Les couleurs du filon maritime
Si le patron de chaque modèle ne change pas, le design final évolue au fil des collectes de matières. « J’exploite le côté coloré du filon maritime. Je valorise les chutes récupérées en créant des mini-séries aux teintes différentes. Ainsi, il y a toujours de la nouveauté. » Dans ses créations, pêcheurs et agriculteurs reconnaîtront par exemple des pièces aux couleurs iconiques jaune et kaki des cirés Cotten. « Parfois garantis 20 ans, ces matériaux conçus pour résister au sel, à l’humidité et aux UV sont parfaits pour mes sacoches. » Ils sont assemblés en fonction de leurs caractéristiques techniques : la souplesse du ciré, la résistance à l’abrasion du TPU… « Je travaille comme pour une toile de tente : j’utilise du fil hydrophobe pour monter des produits à double-paroi sans couture qui traverse. »

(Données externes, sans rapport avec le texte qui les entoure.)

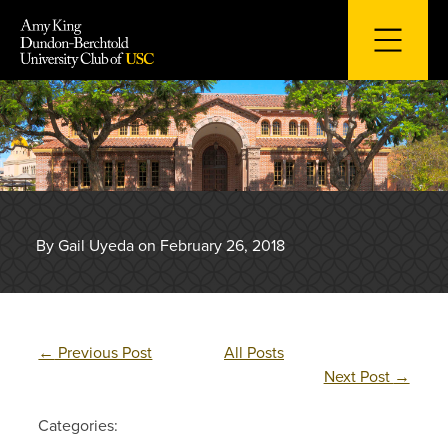
Skip
to
content
By Gail Uyeda on February 26, 2018
←
Previous Post
All Posts
Next Post
→
Categories:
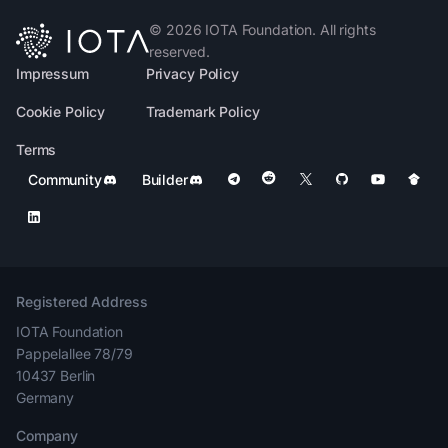
©
2026
IOTA Foundation. All rights
reserved.
Impressum
Privacy Policy
Cookie Policy
Trademark Policy
Terms
Community
Builder
Registered Address
IOTA Foundation
Pappelallee 78/79
10437 Berlin
Germany
Company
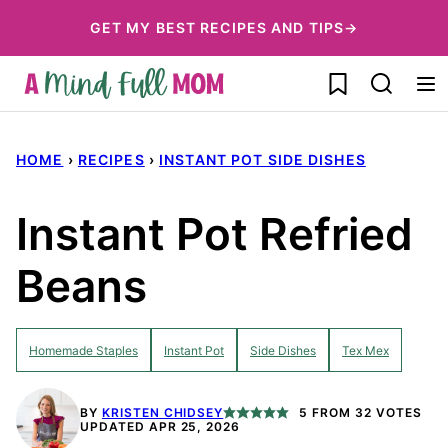
Skip
GET MY BEST RECIPES AND TIPS→
to
My Favorites
content
HOME
›
RECIPES
›
INSTANT POT SIDE DISHES
Instant Pot Refried
Beans
Homemade Staples
Instant Pot
Side Dishes
Tex Mex
BY
KRISTEN CHIDSEY
5
FROM
32
VOTES
UPDATED APR 25, 2026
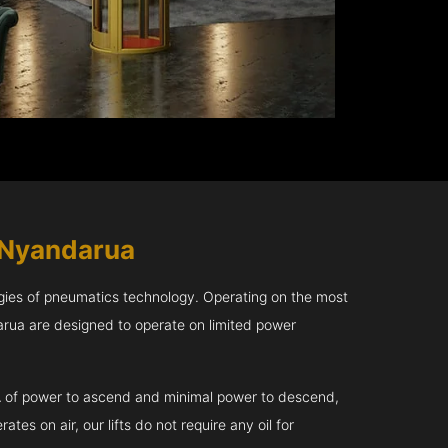
 Nyandarua
gies of pneumatics technology. Operating on the most
arua are designed to operate on limited power
kVA of power to ascend and minimal power to descend,
tes on air, our lifts do not require any oil for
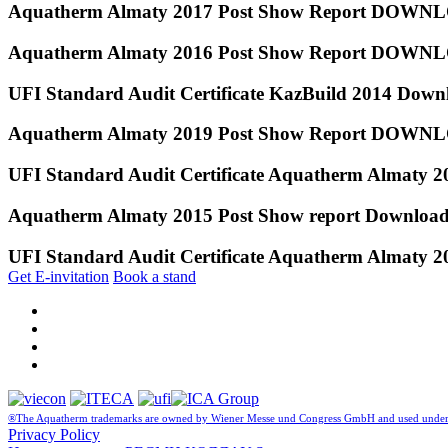
Aquatherm Almaty 2017 Post Show Report DOW
Aquatherm Almaty 2016 Post Show Report DOW
UFI Standard Audit Certificate KazBuild 2014 Down
Aquatherm Almaty 2019 Post Show Report DOW
UFI Standard Audit Certificate Aquatherm Almaty 
Aquatherm Almaty 2015 Post Show report Downloa
UFI Standard Audit Certificate Aquatherm Almaty 
Get E-invitation
Book a stand
®The Aquatherm trademarks are owned by Wiener Messe und Congress GmbH and used under 
Privacy Policy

Patrick Pardy aime son « métier manuel et assez varié. » La conception demande du temps pour dessiner les modèles et découper les patrons en cherchant à économiser la matière pour produire très peu de déchets et optimiser le montage en ayant à réaliser le moins de coutures possible pour gagner du temps. Ensuite, la commercialisation se fait beaucoup par le site internet. « J’expédie une bonne partie de mes produits à des citadins cyclistes du quotidien qui cherchent une sacoche artisanale assortie à leur beau vélo. En France et à l’étranger. » Toma Dagorn
Contact : Boutique en ligne : www.lerouquinquiroule.com
Sacoches polyvalentes et portatives
Grandes sacoches de porte-bagage, sacoches plus petites de guidon ou sacoches de selle « à l’anglaise »… Patrick Pardy propose des produits avec plusieurs poches de rangement, polyvalents, portatifs en bandoulière ou en banane. « Et qui se détachent facilement quand le cycliste fait étape pour boire un café, aller au travail ou faire ses courses. » La gamme comprend aussi casquettes, chapkas et triangles réfléchissants. Les prix vont de 60 à 300 €. Les étiquettes sont drôles : « Le Rouquin qui roule, éco-cousu en Bretagne par de petites mains irlandaises ». La marque se fait avant tout connaître par le bouche-à-oreille et sur les forums spécialisés autour du vélo.